Several councilors said the council’s top priority regarding healthcare reform should be ensuring that every department that funds Ph.D. students also provides them fully subsidized healthcare. Not all departments provide a 100 percent subsidy on healthcare, according to GSC co-chair and fifth-year Ph.D. communication student Sanna Ali. Some departments have even downsized the size of their cohorts to fully cover healthcare for their students.
GSC councilor and fifth-year modern thought and literature Ph.D. student Jamie Fine expressed concerns about creating a list of priorities that would apply to all graduate students. Rather than focus on a 100% subsidy, which is an issue only for Ph.D. students in specific departments, Fine said the GSC should prioritize requesting greater choice regarding graduate students’ healthcare plans.
“I think the biggest question is, what can they do with our Cardinal Care?” Fine said. “How can they tweak that option to give us more choice?”
Fine called attention to the wide range of graduate student concerns regarding healthcare, which include questions of whether specific types of healthcare providers are available to students and what specifically is being covered by student healthcare plans. Giving students the flexibility to make their own choices, Fine said, would be the best way of addressing these concerns.
Several councilors also pointed out that while most of those on Cardinal Care are fully funded Ph.D. students, the majority of the graduate student population are not Ph.D. students, and that these other students should also be kept in mind as the Council formulates its advocacy plan.
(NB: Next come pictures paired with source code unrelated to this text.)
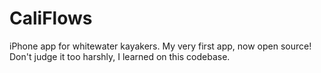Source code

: CaliFlows
=========

iPhone app for whitewater kayakers.  My very first app, now open source!  Don't judge it too harshly, I learned on this codebase.  
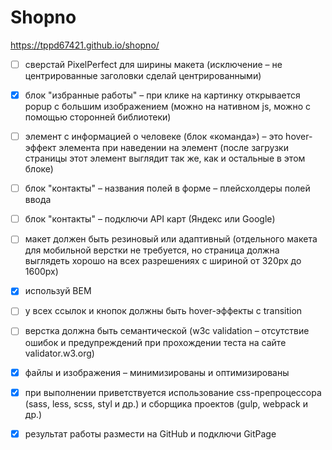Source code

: # Shopno

https://tppd67421.github.io/shopno/

- [ ] сверстай PixelPerfect для ширины макета (исключение – не центрированные
заголовки сделай центрированными)
- [x] блок "избранные работы" – при клике на картинку открывается popup с большим
изображением (можно на нативном js, можно с помощью сторонней библиотеки)
- [ ] элемент с информацией о человеке (блок «команда») – это hover-эффект
элемента при наведении на элемент (после загрузки страницы этот элемент
выглядит так же, как и остальные в этом блоке)
- [ ] блок "контакты" – названия полей в форме – плейсхолдеры полей ввода
- [ ] блок "контакты" – подключи API карт (Яндекс или Google)
- [ ] макет должен быть резиновый или адаптивный (отдельного макета для мобильной
верстки не требуется, но страница должна выглядеть хорошо на всех разрешениях
с шириной от 320px до 1600px)
- [x] используй BEM
- [ ] у всех ссылок и кнопок должны быть hover-эффекты с transition
- [ ] верстка должна быть семантической (w3c validation – отсутствие ошибок и
предупреждений при прохождении теста на сайте validator.w3.org)
- [x] файлы и изображения – минимизированы и оптимизированы
- [x] при выполнении приветствуется использование css-препроцессора (sass, less,
scss, styl и др.) и сборщика проектов (gulp, webpack и др.)
- [x] результат работы размести на GitHub и подключи GitPage

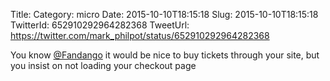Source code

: Title: 
Category: micro
Date: 2015-10-10T18:15:18
Slug: 2015-10-10T18:15:18
TwitterId: 652910292964282368
TweetUrl: https://twitter.com/mark_philpot/status/652910292964282368

You know [@Fandango](https://twitter.com/Fandango) it would be nice to buy tickets through your site, but you insist on not loading your checkout page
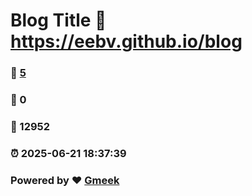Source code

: # Blog Title :link: https://eebv.github.io/blog 
### :page_facing_up: [5](https://eebv.github.io/blog/tag.html) 
### :speech_balloon: 0 
### :hibiscus: 12952 
### :alarm_clock: 2025-06-21 18:37:39 
### Powered by :heart: [Gmeek](https://github.com/Meekdai/Gmeek)
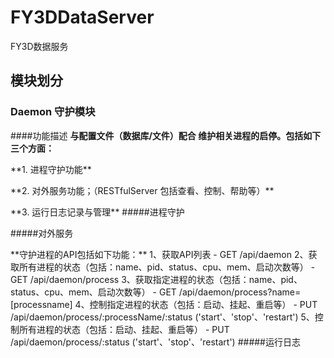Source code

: # FY3DDataServer
FY3D数据服务

## 模块划分
### Daemon 守护模块
####功能描述
**与配置文件（数据库/文件）配合 维护相关进程的启停。包括如下三个方面：**
<p>**1. 进程守护功能**
<p>**2. 对外服务功能；（RESTfulServer 包括查看、控制、帮助等）**
<p>**3. 运行日志记录与管理**
#####进程守护

#####对外服务
<p>**守护进程的API包括如下功能：**
    1、获取API列表
        - GET /api/daemon
    2、获取所有进程的状态（包括：name、pid、status、cpu、mem、启动次数等）
        - GET /api/daemon/process
    3、获取指定进程的状态（包括：name、pid、status、cpu、mem、启动次数等）
        - GET /api/daemon/process?name=[processname]
    4、控制指定进程的状态（包括：启动、挂起、重启等）
        - PUT /api/daemon/process/:processName/:status ('start'、'stop'、'restart')
    5、控制所有进程的状态（包括：启动、挂起、重启等）
        - PUT /api/daemon/process/:status ('start'、'stop'、'restart')
#####运行日志

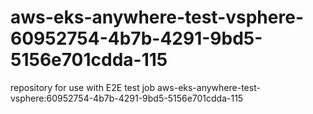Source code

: # aws-eks-anywhere-test-vsphere-60952754-4b7b-4291-9bd5-5156e701cdda-115
repository for use with E2E test job aws-eks-anywhere-test-vsphere:60952754-4b7b-4291-9bd5-5156e701cdda-115
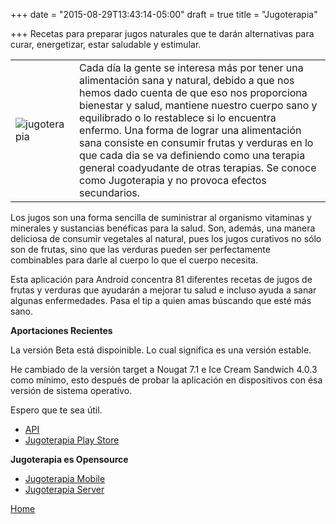 +++
date = "2015-08-29T13:43:14-05:00"
draft = true
title = "Jugoterapia"

+++
Recetas para preparar jugos naturales que te darán alternativas para curar, energetizar, estar saludable y estimular.

|   |   |
|---|---|
|![jugoterapia](../../images/jugoterapia.png) | Cada día la gente se interesa más por tener una alimentación sana y natural, debido a que nos hemos dado cuenta de que eso nos proporciona bienestar y salud, mantiene nuestro cuerpo sano y equilibrado o lo restablece si lo encuentra enfermo. Una forma de lograr una alimentación sana consiste en consumir frutas y verduras en lo que cada dia se va definiendo como una terapia general coadyudante de otras terapias. Se conoce como Jugoterapia y no provoca efectos secundarios.|

Los jugos son una forma sencilla de suministrar al organismo vitaminas y minerales y sustancias benéficas para la salud. Son, además, una manera deliciosa de consumir vegetales al natural, pues los jugos curativos no sólo son de frutas, sino que las verduras pueden ser perfectamente combinables para darle al cuerpo lo que el cuerpo necesita.

Esta aplicación para Android concentra 81 diferentes recetas de jugos de frutas y verduras que ayudarán a mejorar tu salud e incluso ayuda a sanar algunas enfermedades. Pasa el tip a quien amas búscando que esté más sano.

**Aportaciones Recientes**

La versión Beta está dispoinible. Lo cual significa es una versión estable.

He cambiado de la versión target a Nougat 7.1 e Ice Cream Sandwich 4.0.3 como mínimo, esto después de probar la aplicación en dispositivos con ésa versión de sistema operativo.

Espero que te sea útil.

* [API](/jugoterapia/api)
* [Jugoterapia Play Store](https://play.google.com/store/apps/details?id=com.jugoterapia.josdem)

**Jugoterapia es Opensource**

* [Jugoterapia Mobile](https://github.com/josdem/jugoterapia-mobile)
* [Jugoterapia Server](https://github.com/josdem/jugoterapia-webflux)

[Home](/)
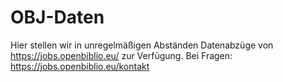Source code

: # OBJ-Daten
Hier stellen wir in unregelmäßigen Abständen Datenabzüge von https://jobs.openbiblio.eu/ zur Verfügung.
Bei Fragen: https://jobs.openbiblio.eu/kontakt
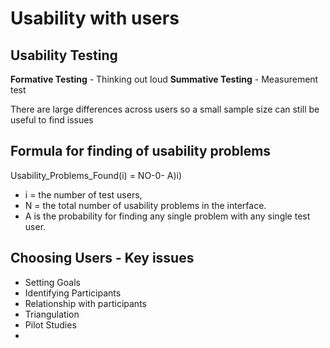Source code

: # Usability with users

## Usability Testing
**Formative Testing** - Thinking out loud
**Summative Testing** - Measurement test

There are large differences across users so a small sample size can still be useful to find issues

## Formula for finding of usability problems
Usability_Problems_Found(i) = NO-0- A)i)
- i = the number of test users, 
- N = the total number of usability problems in the interface.
- A is the probability for finding any single problem with any single test user.

## Choosing Users - Key issues
- Setting Goals
- Identifying Participants
- Relationship with participants
- Triangulation
- Pilot Studies
- 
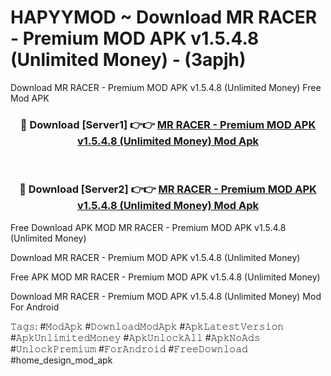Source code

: # HAPYYMOD ~ Download MR RACER - Premium MOD APK v1.5.4.8 (Unlimited Money) - (3apjh)
Download MR RACER - Premium MOD APK v1.5.4.8 (Unlimited Money) Free Mod APK

<div align="center">
<h3>🔴 Download [Server1] 👉👉 <a href="https://apk-comot.site?title=MR_RACER_-_Premium_MOD_APK_v1.5.4.8_(Unlimited_Money)">MR RACER - Premium MOD APK v1.5.4.8 (Unlimited Money) Mod Apk</a></h3><br>

<h3>🔴 Download [Server2] 👉👉 <a href="https://apk-comot.site?title=MR_RACER_-_Premium_MOD_APK_v1.5.4.8_(Unlimited_Money)">MR RACER - Premium MOD APK v1.5.4.8 (Unlimited Money) Mod Apk</a></h3>
</div>


Free Download APK MOD MR RACER - Premium MOD APK v1.5.4.8 (Unlimited Money)

Download MR RACER - Premium MOD APK v1.5.4.8 (Unlimited Money) 

Free APK MOD MR RACER - Premium MOD APK v1.5.4.8 (Unlimited Money) 

Download MR RACER - Premium MOD APK v1.5.4.8 (Unlimited Money) Mod For Android

𝚃𝚊𝚐𝚜: #𝙼𝚘𝚍𝙰𝚙𝚔 #𝙳𝚘𝚠𝚗𝚕𝚘𝚊𝚍𝙼𝚘𝚍𝙰𝚙𝚔 #𝙰𝚙𝚔𝙻𝚊𝚝𝚎𝚜𝚝𝚅𝚎𝚛𝚜𝚒𝚘𝚗 #𝙰𝚙𝚔𝚄𝚗𝚕𝚒𝚖𝚒𝚝𝚎𝚍𝙼𝚘𝚗𝚎𝚢 #𝙰𝚙𝚔𝚄𝚗𝚕𝚘𝚌𝚔𝙰𝚕𝚕 #𝙰𝚙𝚔𝙽𝚘𝙰𝚍𝚜 #𝚄𝚗𝚕𝚘𝚌𝚔𝙿𝚛𝚎𝚖𝚒𝚞𝚖 #𝙵𝚘𝚛𝙰𝚗𝚍𝚛𝚘𝚒𝚍 #𝙵𝚛𝚎𝚎𝙳𝚘𝚠𝚗𝚕𝚘𝚊𝚍 #home_design_mod_apk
Decreasing premium prices was mentioned as one possible way of helping Ph.D. and non-Ph.D. students alike, with multiple councilors noting that high premiums lead to low healthcare participation, which in turn leads to higher premiums.
Ali emphasized the importance of graduate student committees as a way to directly gauge different healthcare needs. Yet Ali and other councilors also pointed out that the lack of graduate student representation on University-wide committees is a serious issue, particularly in the wake of the University’s release of its DEI survey results.
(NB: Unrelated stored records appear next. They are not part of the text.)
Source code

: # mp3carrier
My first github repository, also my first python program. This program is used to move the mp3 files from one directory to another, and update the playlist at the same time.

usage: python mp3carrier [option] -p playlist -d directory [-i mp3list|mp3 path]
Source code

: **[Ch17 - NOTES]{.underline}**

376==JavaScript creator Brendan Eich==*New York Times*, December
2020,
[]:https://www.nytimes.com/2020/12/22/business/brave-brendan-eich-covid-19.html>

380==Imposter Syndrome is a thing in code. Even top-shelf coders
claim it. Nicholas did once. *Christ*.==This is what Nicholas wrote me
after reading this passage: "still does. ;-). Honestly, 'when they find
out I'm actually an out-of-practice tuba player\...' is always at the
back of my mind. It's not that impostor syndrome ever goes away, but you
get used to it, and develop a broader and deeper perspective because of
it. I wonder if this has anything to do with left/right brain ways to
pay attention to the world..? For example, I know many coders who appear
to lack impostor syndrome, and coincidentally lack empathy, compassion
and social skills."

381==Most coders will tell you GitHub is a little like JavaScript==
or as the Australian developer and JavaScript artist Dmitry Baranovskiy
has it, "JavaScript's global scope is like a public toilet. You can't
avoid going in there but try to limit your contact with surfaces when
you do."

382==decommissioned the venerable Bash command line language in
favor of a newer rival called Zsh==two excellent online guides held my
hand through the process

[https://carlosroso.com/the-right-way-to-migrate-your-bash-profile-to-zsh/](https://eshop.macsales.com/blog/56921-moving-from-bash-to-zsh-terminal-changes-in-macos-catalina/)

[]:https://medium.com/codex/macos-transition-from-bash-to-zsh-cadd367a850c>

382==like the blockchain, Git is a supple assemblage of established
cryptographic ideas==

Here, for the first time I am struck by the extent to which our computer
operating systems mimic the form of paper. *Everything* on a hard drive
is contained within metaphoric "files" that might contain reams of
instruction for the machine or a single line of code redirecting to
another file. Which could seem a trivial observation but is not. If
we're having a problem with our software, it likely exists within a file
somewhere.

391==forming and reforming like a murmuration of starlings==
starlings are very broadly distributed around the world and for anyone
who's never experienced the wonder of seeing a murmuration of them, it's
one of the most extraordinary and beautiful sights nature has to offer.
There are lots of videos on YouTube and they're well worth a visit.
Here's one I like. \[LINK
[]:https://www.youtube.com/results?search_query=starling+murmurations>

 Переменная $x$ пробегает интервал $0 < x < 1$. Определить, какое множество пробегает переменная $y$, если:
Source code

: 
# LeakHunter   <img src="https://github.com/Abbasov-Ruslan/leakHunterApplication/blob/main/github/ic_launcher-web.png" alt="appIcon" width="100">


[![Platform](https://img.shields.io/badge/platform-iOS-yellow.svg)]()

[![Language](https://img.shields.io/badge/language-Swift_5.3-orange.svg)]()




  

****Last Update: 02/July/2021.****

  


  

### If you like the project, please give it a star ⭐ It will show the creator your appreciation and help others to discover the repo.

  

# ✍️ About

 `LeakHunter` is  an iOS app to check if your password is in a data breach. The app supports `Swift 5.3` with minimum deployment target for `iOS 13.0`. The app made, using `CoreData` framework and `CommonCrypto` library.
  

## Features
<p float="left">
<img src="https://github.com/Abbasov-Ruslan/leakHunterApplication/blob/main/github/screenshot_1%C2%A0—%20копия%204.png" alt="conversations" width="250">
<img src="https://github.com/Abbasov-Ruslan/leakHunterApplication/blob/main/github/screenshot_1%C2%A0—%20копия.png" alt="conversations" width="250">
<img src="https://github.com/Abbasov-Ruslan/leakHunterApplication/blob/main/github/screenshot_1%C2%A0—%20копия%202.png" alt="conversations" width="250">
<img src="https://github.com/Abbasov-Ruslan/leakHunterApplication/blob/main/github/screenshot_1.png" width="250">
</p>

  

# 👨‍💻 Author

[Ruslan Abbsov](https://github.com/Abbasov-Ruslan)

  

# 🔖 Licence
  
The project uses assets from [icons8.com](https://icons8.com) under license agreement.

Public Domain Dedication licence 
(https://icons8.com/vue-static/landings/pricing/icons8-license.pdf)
Councilors learned at their meeting that the University’s IDEAL DEI survey committee included just one graduate student, a coterminal student whom councilors felt did not adequately represent the graduate student community. They said that there was a significant difference between the experiences of coterminal and graduate students and that this reflected a bias towards students who had been at Stanford for longer.
Fine said that the issue of representation in the IDEAL DEI survey committee is indicative of a larger trend at Stanford where graduate students have been generally unwilling to take on committee positions due to time and money constraints.
“These voices are not being heard because they quite frankly do not have the time,” Fine said. “And they don’t have that time because they need to focus on making money and taking care of themselves.”
Haleigh Quinn ’22, a commissioner for the Nominations Commission (NomCom), said the commission labeled coterminal students as graduate students for the purposes of nomination to University committees. Quinn also thanked the GSC for its feedback regarding graduate student representation and added that NomCom had not previously considered the question of whether coterminal students could properly represent the graduate student community.
“The Nominations Commission is not in any way conspiring to keep graduate students off these committees,” Quinn said. “We’re very committed to ensuring that all students are represented.”